# Compressors for orchestral/soundtrack music



## bluejay (Jan 14, 2008)

Hi everyone,

Just really looking for suggestions for good compressors for orchestral and soundtrack music.

Really looking to keep control of my brass section and perhaps compress the cello/basses a little. 

At the moment I have nothing more than the free stuff that comes with Cubase and Voxengo Elephant 2 (which is really a mastering limiter anyway).

All advice welcome!


----------



## Daryl (Jan 14, 2008)

bluejay @ Mon Jan 14 said:


> Hi everyone,
> 
> Just really looking for suggestions for good compressors for orchestral and soundtrack music.
> 
> ...


Try the demo of Sonnox.

D


----------



## bluejay (Jan 14, 2008)

Thanks Daryl,

I'm currently using Sonnox Inflator and I have a problem where I'm unable to save (Cubase 4.1) projects if Inflator is loaded as a plugin. As a result I wasn't sure whether or not to keep using Sonnox products.

I will check it out though.


----------



## Daryl (Jan 14, 2008)

I don't have Inflator, but I can save EQ and Dynamics within N4.1, so that ought to be the same with C4.1.

D


----------



## bluejay (Jan 14, 2008)

Hi there, I've tried out the Sonnox Dynamics demo plugin but I'm having the same problem again.

Not sure what is causing this but whenever I try to save the Cubase project it simply hangs with the cursor in egg-timer mode and never completes. 

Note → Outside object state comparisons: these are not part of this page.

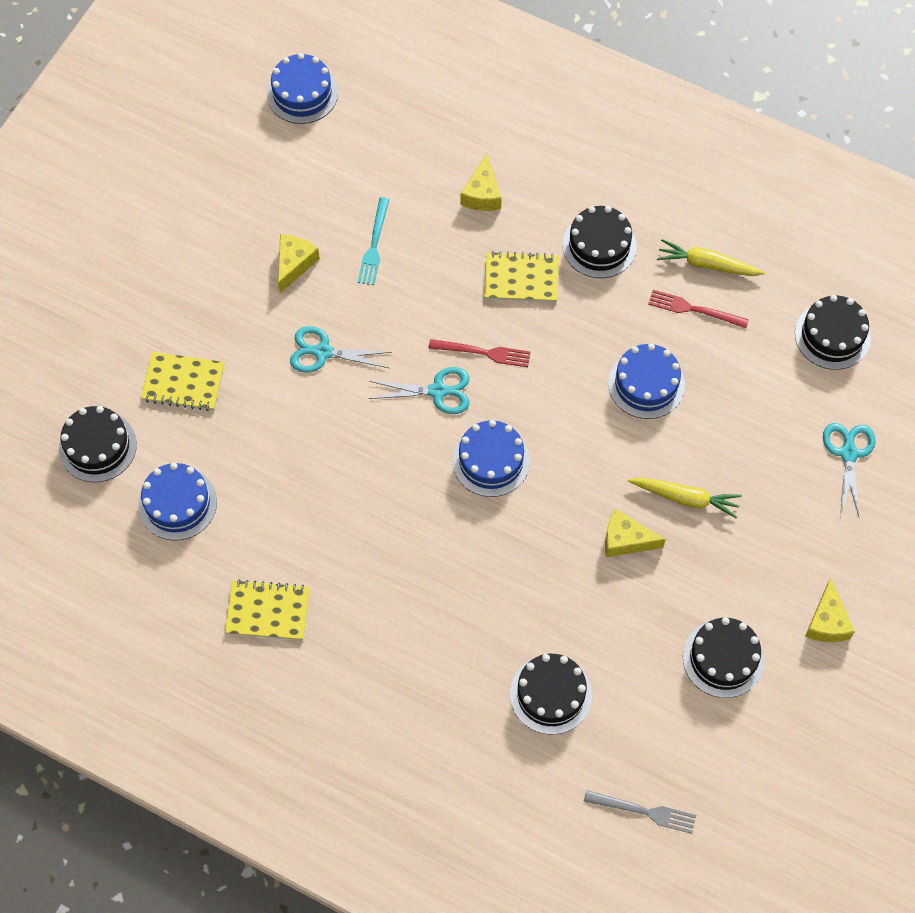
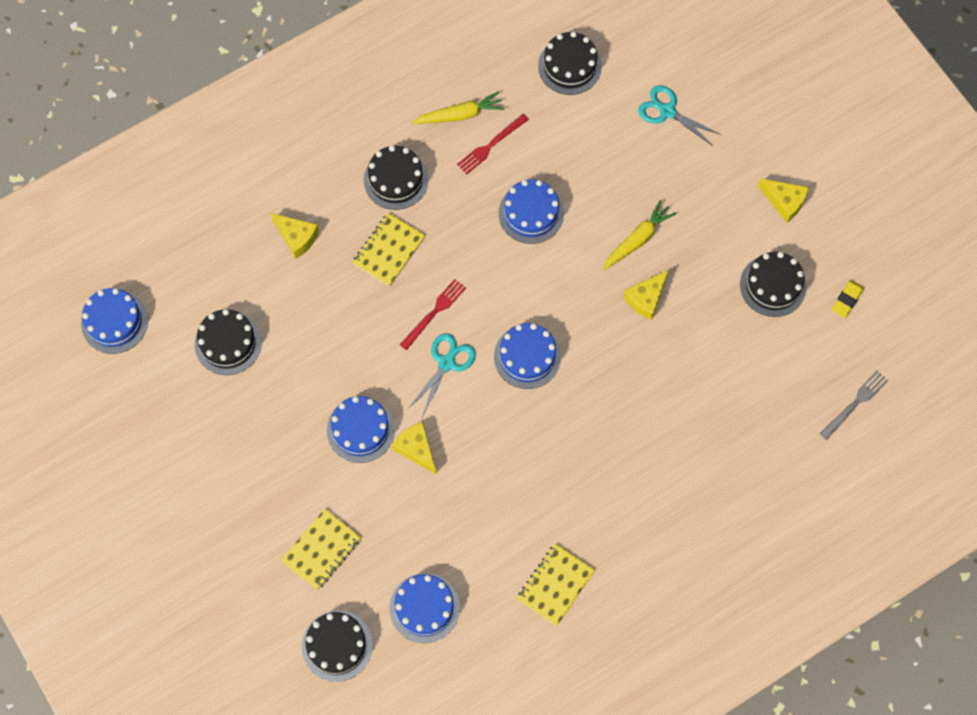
camera: 60 degrees left, 5 degrees up
(294, 264) = (269, 410): yellow cheese -> yellow cheese (416, 449)
(323, 352) = (360, 430): turquoise scissors -> blue cake
(374, 244) = (290, 341): turquoise fork -> none
(551, 694) = (735, 417): black cake -> black cake (228, 343)
(707, 264) = (459, 115): yellow carrot -> yellow carrot turned 150 degrees counterclockwise
(757, 743) = (847, 300): none -> yellow eraser

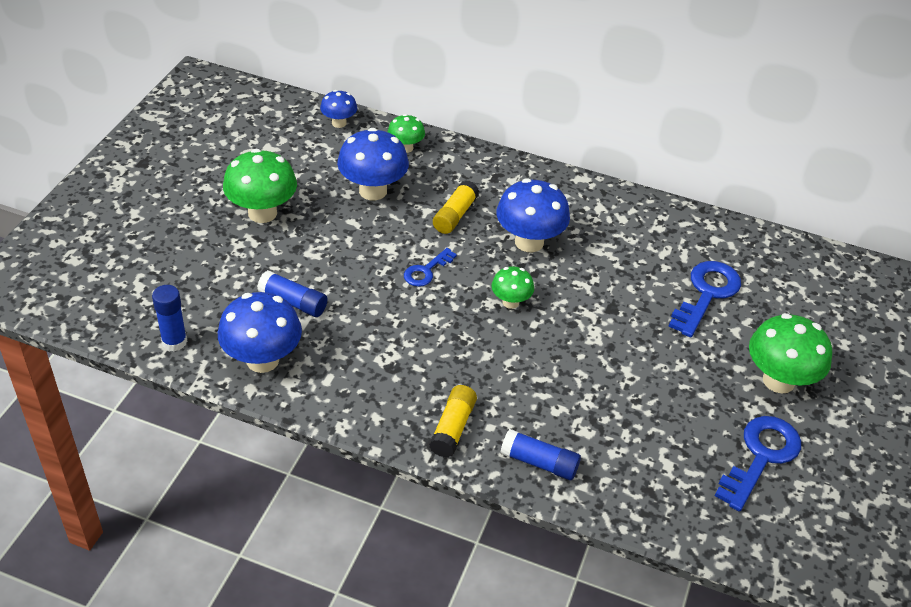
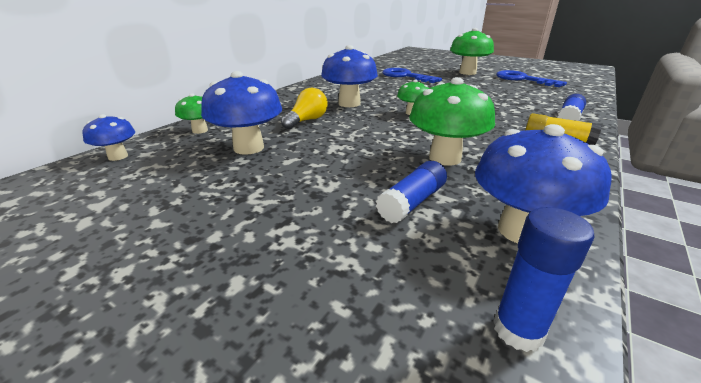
camera: 75 degrees left, 15 degrees down
(262, 213) = (233, 216): green mushroom -> green mushroom (445, 158)
(426, 271) = (372, 135): blue key -> none
(455, 215) = (307, 120): yellow glue stick -> yellow light bulb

Might be a conflict with something else but I'm not sure what.


----------



## Bruce Richardson (Jan 14, 2008)

Waves...can't go wrong.


----------



## Mahlon (Jan 15, 2008)

What's the wup? Waves Ugrade Policy, I assume? I couldn't find information on it.

Thanks,
Mahlon


----------



## JohnG (Jan 15, 2008)

just saw an article in Sound On Sound that strongly recommends NO compression on classical recordings and just using fader rides (automated) to boost the low stuff and, if necessary ride down any really loud ambient bits. If you must, use at most 1.1:1 ratio, according to the article.

Also urges that the lows be boosted by no more than 6 dB.


----------



## ComposerDude (Jan 15, 2008)

I have tried various mic techniques to get the most realistic reproduction of the orchestral/band soundstage through speakers and can say that one CAN get a panoramic full sound but it is NOT a trivial matter and tends to involve multiple microphones and careful placement. It is not "real", it is merely intended to SOUND "real".

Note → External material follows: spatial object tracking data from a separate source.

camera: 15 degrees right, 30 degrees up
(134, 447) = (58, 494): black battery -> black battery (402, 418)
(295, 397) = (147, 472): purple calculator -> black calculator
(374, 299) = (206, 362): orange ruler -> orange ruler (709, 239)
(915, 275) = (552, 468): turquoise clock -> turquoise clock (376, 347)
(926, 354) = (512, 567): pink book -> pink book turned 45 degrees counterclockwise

So even at the point of capturing the sound, what mics you use and how you set up the mics to craft a particular sound is ALREADY "creating a work of art".

When working with samples, the sample developers have already left their mark on the sound by their recording techniques, distances, and even whether the samples are isolated-mono or stereo-in-place-with-reverb. You're already acting as mix engineer in combining samples from various sources. _It's a composite work of art._

So I wouldn't worry so much about amounts of compression and EQ from the Sound-On-Sound perspective of "keeping it exactly real" -- the question is, _in creating that "work of art", what you would like the listener to experience._

If the recording needs a bit more bass or treble, so be it. You may well NEED that EQ to compensate for microphone/signalchain frequency response and room modes.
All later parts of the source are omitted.